Contact Information
Biography
I have been a faculty member at the UW since 2022, having taught English at Auburn University, Alabama, following a research fellowship at the University of Bremen, Germany.
I received my PhD in English from Newcastle University in 2016, with the thesis ‘Representations of Obeah in Twentieth-century Anglophone West Indian Literature.’ That became my first monograph, Narratives of Obeah in West Indian Literature: Moving Through the Margins, published by Routledge in 2019.

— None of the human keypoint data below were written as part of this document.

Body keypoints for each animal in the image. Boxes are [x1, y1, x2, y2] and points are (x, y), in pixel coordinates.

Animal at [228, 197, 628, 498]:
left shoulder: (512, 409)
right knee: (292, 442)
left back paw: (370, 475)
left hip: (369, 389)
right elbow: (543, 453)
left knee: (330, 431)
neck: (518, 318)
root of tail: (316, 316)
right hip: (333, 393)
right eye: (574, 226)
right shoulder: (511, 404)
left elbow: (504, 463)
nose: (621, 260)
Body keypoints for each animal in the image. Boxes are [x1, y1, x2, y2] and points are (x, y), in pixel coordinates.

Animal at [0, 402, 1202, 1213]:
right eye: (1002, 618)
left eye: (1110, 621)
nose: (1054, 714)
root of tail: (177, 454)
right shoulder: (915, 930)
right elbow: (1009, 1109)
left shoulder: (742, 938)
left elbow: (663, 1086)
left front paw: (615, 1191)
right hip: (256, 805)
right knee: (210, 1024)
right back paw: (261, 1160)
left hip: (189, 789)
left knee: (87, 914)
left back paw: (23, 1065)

I am a contributing author in the Routledge Handbook of Caribbean Studies (2025) and Cambridge University Press’ Caribbean Literature in Transition, Vol. 1: 1800s-1920s (2021). I am also published in Cultural Dynamics, Caribbean Quarterly and the Journal of West Indian Literature.

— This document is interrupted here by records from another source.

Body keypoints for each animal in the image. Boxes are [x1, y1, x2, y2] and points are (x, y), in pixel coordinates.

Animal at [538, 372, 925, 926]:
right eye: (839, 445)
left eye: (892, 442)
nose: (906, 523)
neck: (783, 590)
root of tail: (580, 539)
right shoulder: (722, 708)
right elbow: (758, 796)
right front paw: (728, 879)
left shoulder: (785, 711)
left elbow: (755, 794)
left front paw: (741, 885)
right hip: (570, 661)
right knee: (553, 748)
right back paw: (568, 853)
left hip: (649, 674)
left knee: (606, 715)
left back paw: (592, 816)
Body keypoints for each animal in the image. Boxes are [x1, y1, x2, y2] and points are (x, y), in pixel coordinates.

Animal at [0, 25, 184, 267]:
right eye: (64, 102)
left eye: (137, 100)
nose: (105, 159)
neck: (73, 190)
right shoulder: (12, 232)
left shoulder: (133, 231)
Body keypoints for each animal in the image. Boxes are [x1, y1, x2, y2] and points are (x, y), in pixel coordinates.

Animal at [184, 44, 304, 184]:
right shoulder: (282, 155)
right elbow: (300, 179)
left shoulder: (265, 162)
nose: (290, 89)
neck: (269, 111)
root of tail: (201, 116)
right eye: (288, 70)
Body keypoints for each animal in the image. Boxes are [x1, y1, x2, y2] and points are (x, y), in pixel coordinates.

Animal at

I have served as vice chair of the Society for Caribbean Studies (UK), a community of which I've been a member for over a decade. I also serve on the executive council of the Caribbean Studies Association.
I specialise in anglocreole Caribbean literature of the long twentieth century, particularly expressions of spirituality/religion, and what I see as the literature’s ‘quarrel with humanity’ – dissatisfaction with Caribbean people’s various exclusions from the category of ‘human.’ I am taking up this quarrel in my current research. My areas of teaching include Caribbean, 'postcolonial,' and Black Atlantic prose fiction and literary criticism+philosophy.
I welcome students interested in multiethnic, queer Caribbean critique. I am interested in exploring slavery's various afterlives through spiritual praxis, literary tricksters, speculative fiction, creolisation, hybridity, migration and diaspora.